TAREFAS A FAZER:
#1 No texto sobre o cinema, a qual escola pertencia o filósofo Theodor Adorno?
#2 Reescreva o texto sobre o cinema, de “Em primeiro lugar, a” até “um final feliz.”, trocando “vilão cruel” por “antagonista impiedoso”.
#3 De acordo com o texto sobre o cinema, que componentes aparecem sempre nos enredos padronizados? Liste todos.

TRECHO FORNECIDO:
--------------------------------
Com a revolucionária prensa de Gutenberg, o mundo experimentou o acesso a obras de forma mais democrática e barata, modificando o paradigma de exclusão das camadas menos abastadas. Apesar desse progresso moderno, a contemporaneidade brasileira convive com a elitização do cinema em áreas urbanas, o que configura um problema social. Nesse sentido, cabe refletir sobre a influência da modificação do conceito de entretenimento e do progresso tecnológico atual.


Em primeiro lugar, a massificação das artes é uma característica vigente. Nessa esteira, o filósofo Theodor Adorno da Escola Alemã de Frankfurt propugnava que a cultura é hoje instrumento para geração de lucros sobretudo, em detrimento do zelo estético e artístico. A partir disso, é possível afirmar que a indústria cinematográfica é incapaz de convencer o público a consumir seus produtos e, portanto, deixa de transmitir sua mensagem a todos. Um exemplo dessa realidade se constitui na padronização dos enredos, que envolvem sempre a figura de um herói virtuoso e um vilão cruel com um final feliz.
--------------------------------
[Trechos do conjunto de dados]
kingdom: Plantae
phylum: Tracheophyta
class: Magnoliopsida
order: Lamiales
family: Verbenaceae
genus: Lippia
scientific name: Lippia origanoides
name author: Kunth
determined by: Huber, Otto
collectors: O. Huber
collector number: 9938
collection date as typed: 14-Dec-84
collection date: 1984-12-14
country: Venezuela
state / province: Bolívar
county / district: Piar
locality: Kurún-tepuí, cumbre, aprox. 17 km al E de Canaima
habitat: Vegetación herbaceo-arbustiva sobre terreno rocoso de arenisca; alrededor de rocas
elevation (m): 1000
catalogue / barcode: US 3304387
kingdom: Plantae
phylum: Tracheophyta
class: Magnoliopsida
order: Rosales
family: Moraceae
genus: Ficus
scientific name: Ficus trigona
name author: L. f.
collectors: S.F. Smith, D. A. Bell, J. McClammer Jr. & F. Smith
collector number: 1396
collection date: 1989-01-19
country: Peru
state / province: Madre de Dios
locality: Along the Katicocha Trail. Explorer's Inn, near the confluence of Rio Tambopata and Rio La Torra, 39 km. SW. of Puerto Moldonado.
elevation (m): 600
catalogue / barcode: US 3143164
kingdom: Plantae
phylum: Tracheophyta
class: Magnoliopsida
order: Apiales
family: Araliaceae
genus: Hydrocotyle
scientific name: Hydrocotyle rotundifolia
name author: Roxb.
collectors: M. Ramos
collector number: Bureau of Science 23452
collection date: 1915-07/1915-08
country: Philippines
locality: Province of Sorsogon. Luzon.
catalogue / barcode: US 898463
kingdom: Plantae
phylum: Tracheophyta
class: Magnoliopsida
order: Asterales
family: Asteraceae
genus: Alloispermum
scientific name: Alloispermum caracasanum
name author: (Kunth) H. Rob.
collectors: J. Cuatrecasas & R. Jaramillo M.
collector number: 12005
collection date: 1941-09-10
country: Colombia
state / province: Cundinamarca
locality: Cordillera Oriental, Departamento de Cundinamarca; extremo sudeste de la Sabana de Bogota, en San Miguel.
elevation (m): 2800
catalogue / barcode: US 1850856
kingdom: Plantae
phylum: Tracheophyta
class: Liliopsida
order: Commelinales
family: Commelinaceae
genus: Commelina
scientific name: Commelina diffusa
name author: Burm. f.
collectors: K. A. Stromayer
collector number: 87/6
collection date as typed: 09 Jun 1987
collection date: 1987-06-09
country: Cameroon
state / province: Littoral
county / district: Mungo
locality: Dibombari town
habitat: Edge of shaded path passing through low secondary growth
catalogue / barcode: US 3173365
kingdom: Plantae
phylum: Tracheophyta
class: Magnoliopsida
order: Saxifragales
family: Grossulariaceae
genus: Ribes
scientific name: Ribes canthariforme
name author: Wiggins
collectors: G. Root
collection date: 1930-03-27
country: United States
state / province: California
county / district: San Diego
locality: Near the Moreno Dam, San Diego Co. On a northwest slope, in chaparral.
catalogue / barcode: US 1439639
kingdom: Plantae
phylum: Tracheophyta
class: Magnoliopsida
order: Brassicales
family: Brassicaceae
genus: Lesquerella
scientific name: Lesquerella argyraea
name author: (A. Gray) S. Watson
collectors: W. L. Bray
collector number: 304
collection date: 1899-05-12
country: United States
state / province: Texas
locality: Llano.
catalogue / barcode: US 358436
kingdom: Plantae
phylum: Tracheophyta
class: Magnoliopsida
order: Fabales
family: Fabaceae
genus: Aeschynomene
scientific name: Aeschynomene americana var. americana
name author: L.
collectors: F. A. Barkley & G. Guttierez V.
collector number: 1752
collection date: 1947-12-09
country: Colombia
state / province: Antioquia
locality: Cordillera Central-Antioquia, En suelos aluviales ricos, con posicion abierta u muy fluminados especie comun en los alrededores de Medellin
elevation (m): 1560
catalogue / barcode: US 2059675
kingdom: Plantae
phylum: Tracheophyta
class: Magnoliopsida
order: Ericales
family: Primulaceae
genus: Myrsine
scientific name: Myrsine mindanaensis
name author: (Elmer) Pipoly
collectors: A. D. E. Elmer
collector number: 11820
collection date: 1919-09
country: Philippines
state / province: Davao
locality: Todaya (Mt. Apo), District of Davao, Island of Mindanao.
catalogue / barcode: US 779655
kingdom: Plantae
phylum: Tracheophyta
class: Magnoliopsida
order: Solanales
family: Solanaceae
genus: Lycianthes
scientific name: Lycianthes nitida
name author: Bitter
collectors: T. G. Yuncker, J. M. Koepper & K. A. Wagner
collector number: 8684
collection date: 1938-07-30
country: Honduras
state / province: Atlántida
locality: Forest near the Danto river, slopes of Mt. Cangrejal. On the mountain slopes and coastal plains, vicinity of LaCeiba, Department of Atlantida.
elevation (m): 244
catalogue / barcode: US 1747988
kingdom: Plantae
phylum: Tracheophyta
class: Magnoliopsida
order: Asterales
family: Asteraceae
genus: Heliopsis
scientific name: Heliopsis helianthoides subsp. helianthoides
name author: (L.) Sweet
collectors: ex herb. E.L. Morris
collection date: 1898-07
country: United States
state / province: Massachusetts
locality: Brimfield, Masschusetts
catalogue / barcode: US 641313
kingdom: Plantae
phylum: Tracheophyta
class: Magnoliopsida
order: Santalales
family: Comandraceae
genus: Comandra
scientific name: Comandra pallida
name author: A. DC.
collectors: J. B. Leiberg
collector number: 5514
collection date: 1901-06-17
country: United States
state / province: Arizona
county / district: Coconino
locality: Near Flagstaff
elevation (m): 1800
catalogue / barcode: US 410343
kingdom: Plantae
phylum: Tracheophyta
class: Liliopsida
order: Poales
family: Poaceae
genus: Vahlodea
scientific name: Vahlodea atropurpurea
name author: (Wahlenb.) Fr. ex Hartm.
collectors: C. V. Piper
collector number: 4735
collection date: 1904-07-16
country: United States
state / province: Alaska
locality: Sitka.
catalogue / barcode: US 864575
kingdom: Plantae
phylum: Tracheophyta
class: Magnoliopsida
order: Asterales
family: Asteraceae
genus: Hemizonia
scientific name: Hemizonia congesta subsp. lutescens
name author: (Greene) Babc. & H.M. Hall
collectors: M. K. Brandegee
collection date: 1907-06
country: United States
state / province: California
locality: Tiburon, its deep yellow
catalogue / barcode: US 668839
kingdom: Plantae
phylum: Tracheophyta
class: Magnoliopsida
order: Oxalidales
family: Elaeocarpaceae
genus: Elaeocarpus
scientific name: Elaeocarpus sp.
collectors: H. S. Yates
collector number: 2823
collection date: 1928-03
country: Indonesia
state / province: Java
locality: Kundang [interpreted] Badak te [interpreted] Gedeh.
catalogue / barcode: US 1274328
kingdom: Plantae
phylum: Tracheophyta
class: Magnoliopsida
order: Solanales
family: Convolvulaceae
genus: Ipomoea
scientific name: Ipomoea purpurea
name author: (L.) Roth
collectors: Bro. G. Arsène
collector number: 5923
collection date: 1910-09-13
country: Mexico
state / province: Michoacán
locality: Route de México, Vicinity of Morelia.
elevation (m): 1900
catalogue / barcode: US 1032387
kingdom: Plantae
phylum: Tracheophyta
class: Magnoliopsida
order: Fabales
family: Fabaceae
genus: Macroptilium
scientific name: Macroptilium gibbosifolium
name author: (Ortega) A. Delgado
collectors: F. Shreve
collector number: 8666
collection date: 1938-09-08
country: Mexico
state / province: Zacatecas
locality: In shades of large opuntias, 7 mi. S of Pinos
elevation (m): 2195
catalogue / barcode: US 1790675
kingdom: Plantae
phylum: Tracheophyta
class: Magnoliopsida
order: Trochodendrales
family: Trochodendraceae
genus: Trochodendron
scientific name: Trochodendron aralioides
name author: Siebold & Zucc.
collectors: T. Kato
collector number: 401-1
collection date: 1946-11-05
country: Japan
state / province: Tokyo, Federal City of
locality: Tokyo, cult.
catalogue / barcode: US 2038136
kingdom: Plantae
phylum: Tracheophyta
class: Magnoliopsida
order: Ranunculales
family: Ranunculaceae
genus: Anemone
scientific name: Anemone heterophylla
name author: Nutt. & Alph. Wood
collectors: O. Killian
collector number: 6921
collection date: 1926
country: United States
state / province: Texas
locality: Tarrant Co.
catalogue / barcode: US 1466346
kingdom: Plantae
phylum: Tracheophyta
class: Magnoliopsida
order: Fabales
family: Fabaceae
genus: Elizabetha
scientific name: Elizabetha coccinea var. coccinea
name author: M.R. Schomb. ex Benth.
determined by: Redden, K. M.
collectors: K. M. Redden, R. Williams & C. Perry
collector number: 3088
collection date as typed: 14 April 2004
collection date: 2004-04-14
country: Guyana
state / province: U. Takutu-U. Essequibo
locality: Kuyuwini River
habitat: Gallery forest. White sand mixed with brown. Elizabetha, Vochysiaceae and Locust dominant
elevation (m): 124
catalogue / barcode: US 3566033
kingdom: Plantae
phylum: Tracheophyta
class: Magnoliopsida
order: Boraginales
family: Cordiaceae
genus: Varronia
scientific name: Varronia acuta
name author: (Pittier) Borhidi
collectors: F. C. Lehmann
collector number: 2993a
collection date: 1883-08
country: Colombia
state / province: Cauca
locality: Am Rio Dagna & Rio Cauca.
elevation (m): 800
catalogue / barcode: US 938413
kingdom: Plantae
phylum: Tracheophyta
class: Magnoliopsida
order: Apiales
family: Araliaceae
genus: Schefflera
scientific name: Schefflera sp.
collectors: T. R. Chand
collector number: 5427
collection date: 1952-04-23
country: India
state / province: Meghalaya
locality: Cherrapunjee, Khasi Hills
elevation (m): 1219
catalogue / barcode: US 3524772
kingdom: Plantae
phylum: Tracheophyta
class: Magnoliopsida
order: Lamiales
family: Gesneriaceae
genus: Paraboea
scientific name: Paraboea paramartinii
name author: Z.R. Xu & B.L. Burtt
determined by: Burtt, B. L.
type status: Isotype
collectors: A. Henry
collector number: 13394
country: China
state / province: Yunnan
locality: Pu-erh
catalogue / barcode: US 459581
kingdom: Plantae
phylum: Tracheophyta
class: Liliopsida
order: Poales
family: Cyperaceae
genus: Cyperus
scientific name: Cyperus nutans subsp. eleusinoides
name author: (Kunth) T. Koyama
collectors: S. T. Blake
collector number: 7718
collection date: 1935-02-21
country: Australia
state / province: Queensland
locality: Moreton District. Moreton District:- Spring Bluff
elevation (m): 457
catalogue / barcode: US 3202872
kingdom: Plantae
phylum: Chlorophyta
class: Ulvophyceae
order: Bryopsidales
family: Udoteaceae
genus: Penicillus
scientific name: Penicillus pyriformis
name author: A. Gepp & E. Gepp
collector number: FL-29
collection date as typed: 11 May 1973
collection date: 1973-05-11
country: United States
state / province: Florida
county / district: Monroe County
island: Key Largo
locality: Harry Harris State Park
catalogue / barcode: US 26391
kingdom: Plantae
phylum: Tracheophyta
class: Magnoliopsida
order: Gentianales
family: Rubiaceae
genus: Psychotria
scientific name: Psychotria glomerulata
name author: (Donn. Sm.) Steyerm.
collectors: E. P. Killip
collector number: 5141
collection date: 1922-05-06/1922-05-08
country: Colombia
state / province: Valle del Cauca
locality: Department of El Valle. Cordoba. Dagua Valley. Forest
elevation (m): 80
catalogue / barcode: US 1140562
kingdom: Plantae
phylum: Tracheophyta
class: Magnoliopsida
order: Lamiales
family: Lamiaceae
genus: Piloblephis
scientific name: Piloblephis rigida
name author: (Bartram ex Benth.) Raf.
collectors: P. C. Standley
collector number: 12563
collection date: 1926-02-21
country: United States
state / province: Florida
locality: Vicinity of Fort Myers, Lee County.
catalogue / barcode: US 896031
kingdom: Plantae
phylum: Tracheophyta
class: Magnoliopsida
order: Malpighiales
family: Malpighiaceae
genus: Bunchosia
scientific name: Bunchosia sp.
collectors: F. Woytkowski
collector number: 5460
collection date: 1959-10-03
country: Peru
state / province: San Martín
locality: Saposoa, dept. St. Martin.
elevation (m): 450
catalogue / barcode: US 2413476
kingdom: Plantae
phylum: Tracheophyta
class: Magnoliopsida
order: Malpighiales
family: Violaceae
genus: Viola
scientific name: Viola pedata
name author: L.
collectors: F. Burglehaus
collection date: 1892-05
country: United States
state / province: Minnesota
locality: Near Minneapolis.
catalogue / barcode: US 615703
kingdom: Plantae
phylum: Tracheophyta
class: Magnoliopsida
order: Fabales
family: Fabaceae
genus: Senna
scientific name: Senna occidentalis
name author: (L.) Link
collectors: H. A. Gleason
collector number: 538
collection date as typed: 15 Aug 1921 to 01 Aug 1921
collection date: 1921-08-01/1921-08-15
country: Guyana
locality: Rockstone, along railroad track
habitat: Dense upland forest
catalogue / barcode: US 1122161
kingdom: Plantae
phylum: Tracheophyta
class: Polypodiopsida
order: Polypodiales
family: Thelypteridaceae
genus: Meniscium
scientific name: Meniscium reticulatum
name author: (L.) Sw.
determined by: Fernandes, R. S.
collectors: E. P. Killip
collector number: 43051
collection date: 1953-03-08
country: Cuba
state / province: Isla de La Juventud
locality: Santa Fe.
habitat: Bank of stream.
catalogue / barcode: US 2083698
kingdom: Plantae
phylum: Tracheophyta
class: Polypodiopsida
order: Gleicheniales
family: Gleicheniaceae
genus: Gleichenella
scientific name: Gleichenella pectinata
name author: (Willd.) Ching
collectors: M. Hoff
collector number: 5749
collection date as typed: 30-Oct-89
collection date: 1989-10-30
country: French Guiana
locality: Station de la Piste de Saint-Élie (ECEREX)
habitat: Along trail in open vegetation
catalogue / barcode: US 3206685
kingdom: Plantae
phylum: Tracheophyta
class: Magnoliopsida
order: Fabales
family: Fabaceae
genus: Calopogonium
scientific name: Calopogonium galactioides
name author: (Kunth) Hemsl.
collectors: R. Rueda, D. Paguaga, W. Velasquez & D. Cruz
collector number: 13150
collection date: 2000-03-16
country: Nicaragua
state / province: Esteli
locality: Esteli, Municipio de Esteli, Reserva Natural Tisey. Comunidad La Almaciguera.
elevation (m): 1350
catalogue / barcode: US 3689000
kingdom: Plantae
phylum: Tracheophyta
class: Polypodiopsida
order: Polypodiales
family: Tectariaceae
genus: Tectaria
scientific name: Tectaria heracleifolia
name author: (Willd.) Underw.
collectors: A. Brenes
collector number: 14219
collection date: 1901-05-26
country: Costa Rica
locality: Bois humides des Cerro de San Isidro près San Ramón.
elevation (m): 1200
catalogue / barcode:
--------------------------------
RESULTADOS DO EXERCÍCIO:
#1 À Escola Alemã de Frankfurt.

#2
Em primeiro lugar, a massificação das artes é uma característica vigente. Nessa esteira, o filósofo Theodor Adorno da Escola Alemã de Frankfurt propugnava que a cultura é hoje instrumento para geração de lucros sobretudo, em detrimento do zelo estético e artístico. A partir disso, é possível afirmar que a indústria cinematográfica é incapaz de convencer o público a consumir seus produtos e, portanto, deixa de transmitir sua mensagem a todos. Um exemplo dessa realidade se constitui na padronização dos enredos, que envolvem sempre a figura de um herói virtuoso e um antagonista impiedoso com um final feliz.

#3 Um herói virtuoso, um vilão cruel e um final feliz.